COMMENTATOR 1: Classic shot. A player at the very top of his game.
ALICE: He was cheating!
KING: Action replay!
Everyone goes backwards to where they were for the KNAVE’s shot, then he plays it in slow motion as if it had gone through the hoop perfectly. The QUEEN claps with delight.
ALICE: That’s not what happened!
COMMENTATOR 2: A triumphant first hoop for the Knave.
COMMENTATOR 1: Time for the challenger’s next shot – can she get through that first hoop at last?
ALICE hits her hedgehog and it goes through the first hoop.
COMMENTATOR 1: Yes, keeping herself in a steady second place, there.
ALICE: Yeah, OK, I’m trying my best.
The KNAVE steps up to take his next shot. It gets a good way towards the second hoop, but doesn’t go through it.
The KNAVE makes a frustrated sound and smacks his flamingo’s head on the floor.

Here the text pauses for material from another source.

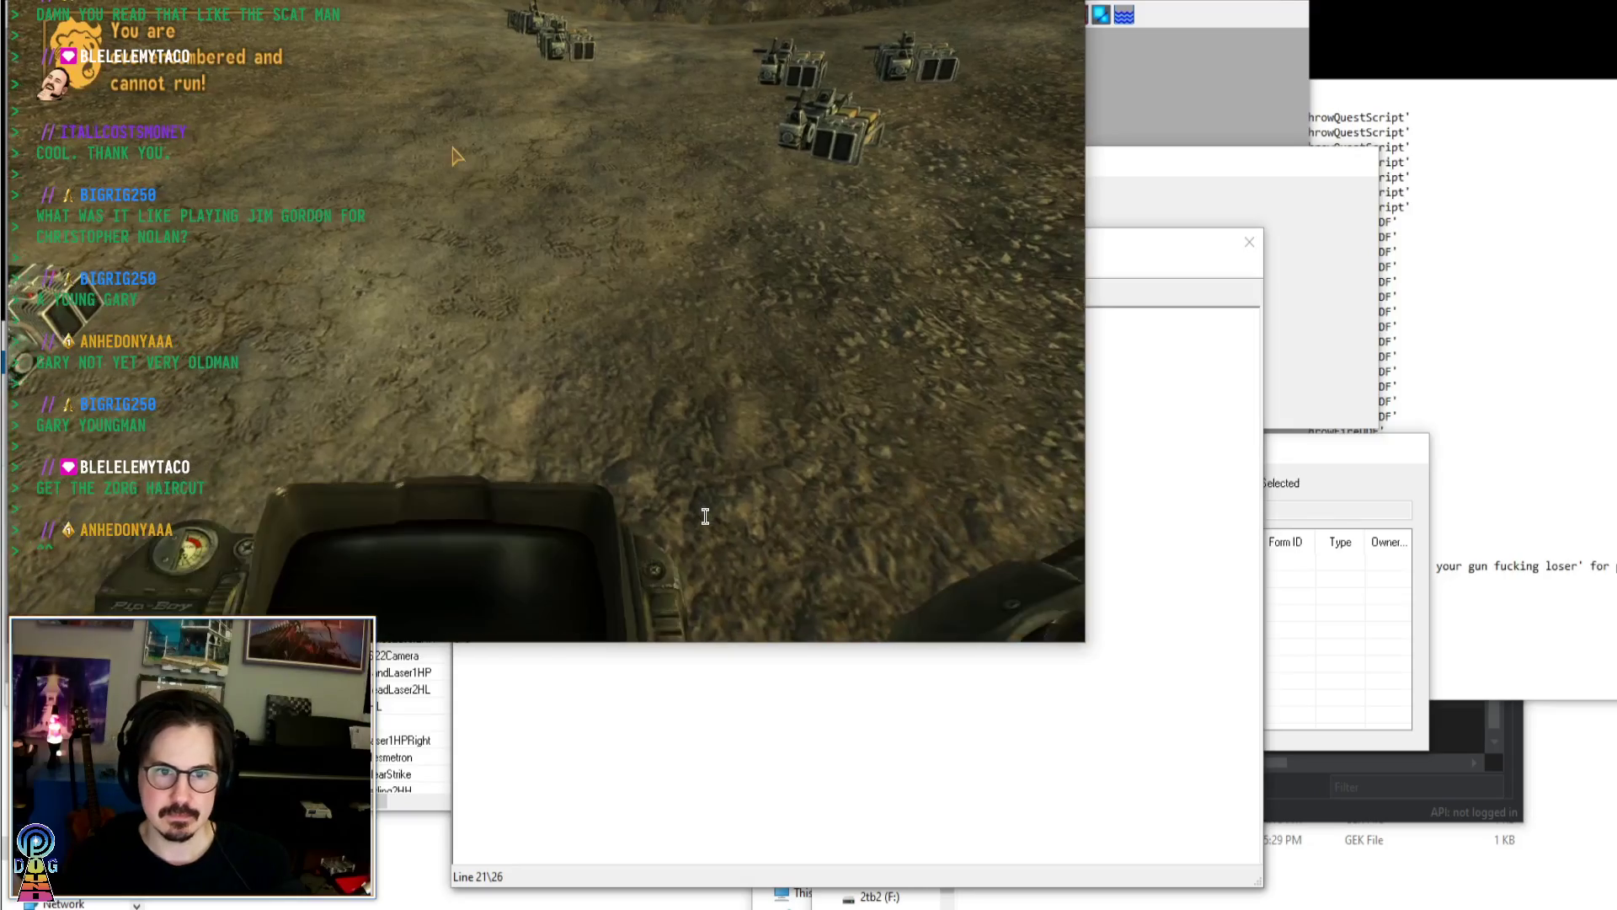
key(Tab)
click(476, 122)
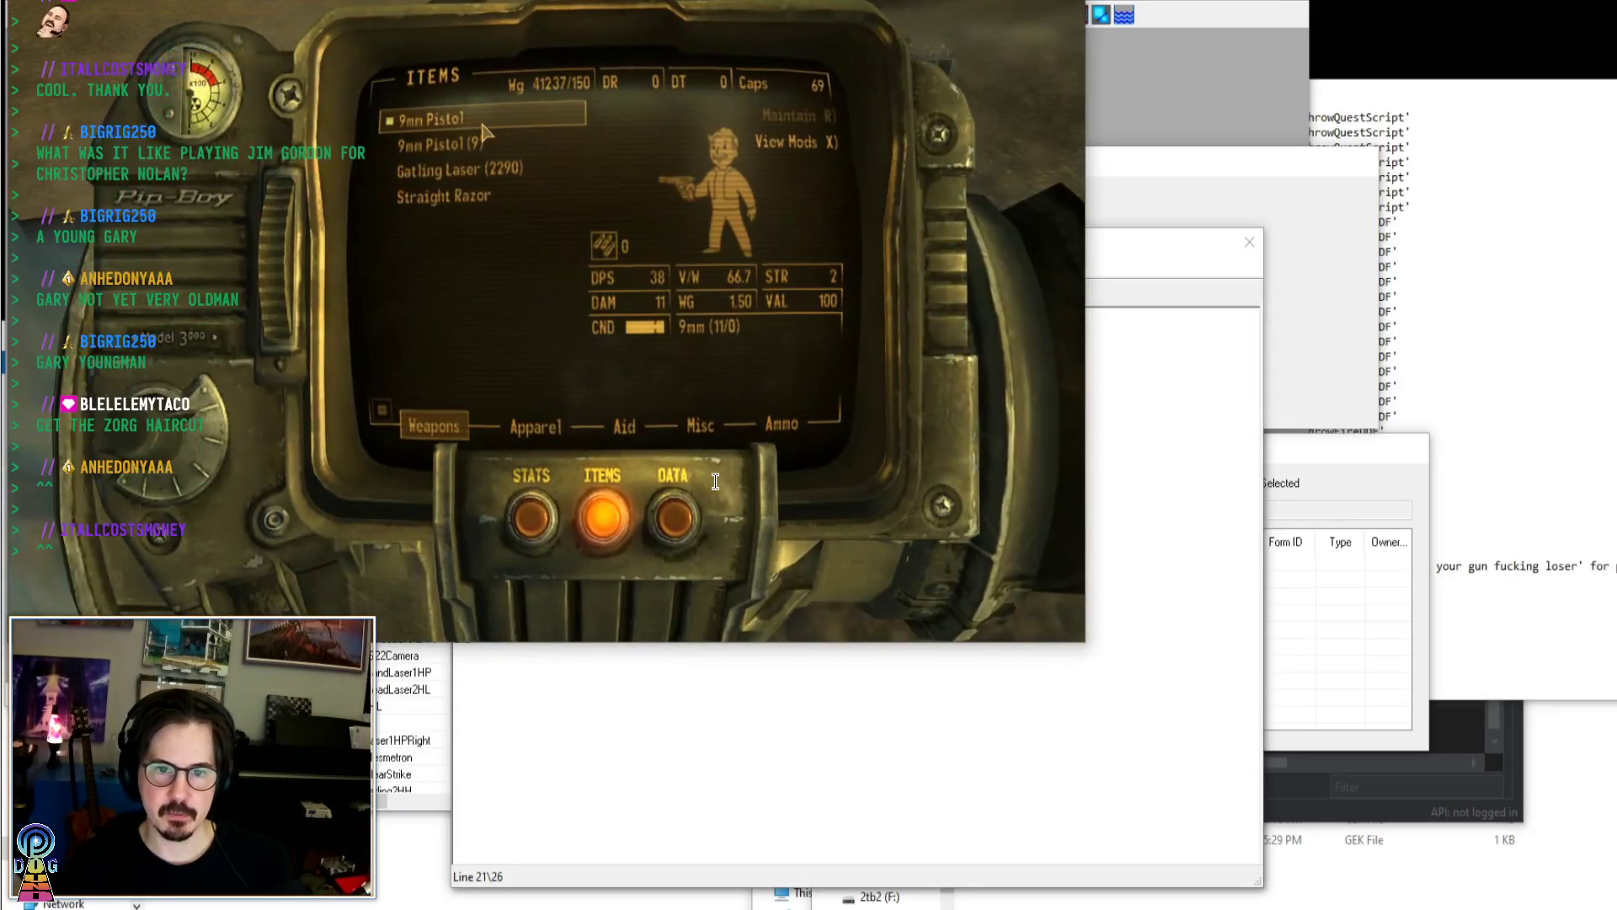
key(grave)
key(grave)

The crowd inhales sharply.
COMMENTATOR 2: The Knave showing some frustration there.
COMMENTATOR 1: The point at which he’d usually call for a new –
KNAVE: New flamingo!
COMMENTATOR 1: Yes, he’s calling for a new flamingo now.
The OFFICIAL hands the KNAVE another flamingo and the KNAVE hands the OFFICIAL his old one.
COMMENTATOR 2: Let’s hope this helps him onto a happier footing.
COMMENTATOR 1: What’s the challenger’s going to do now?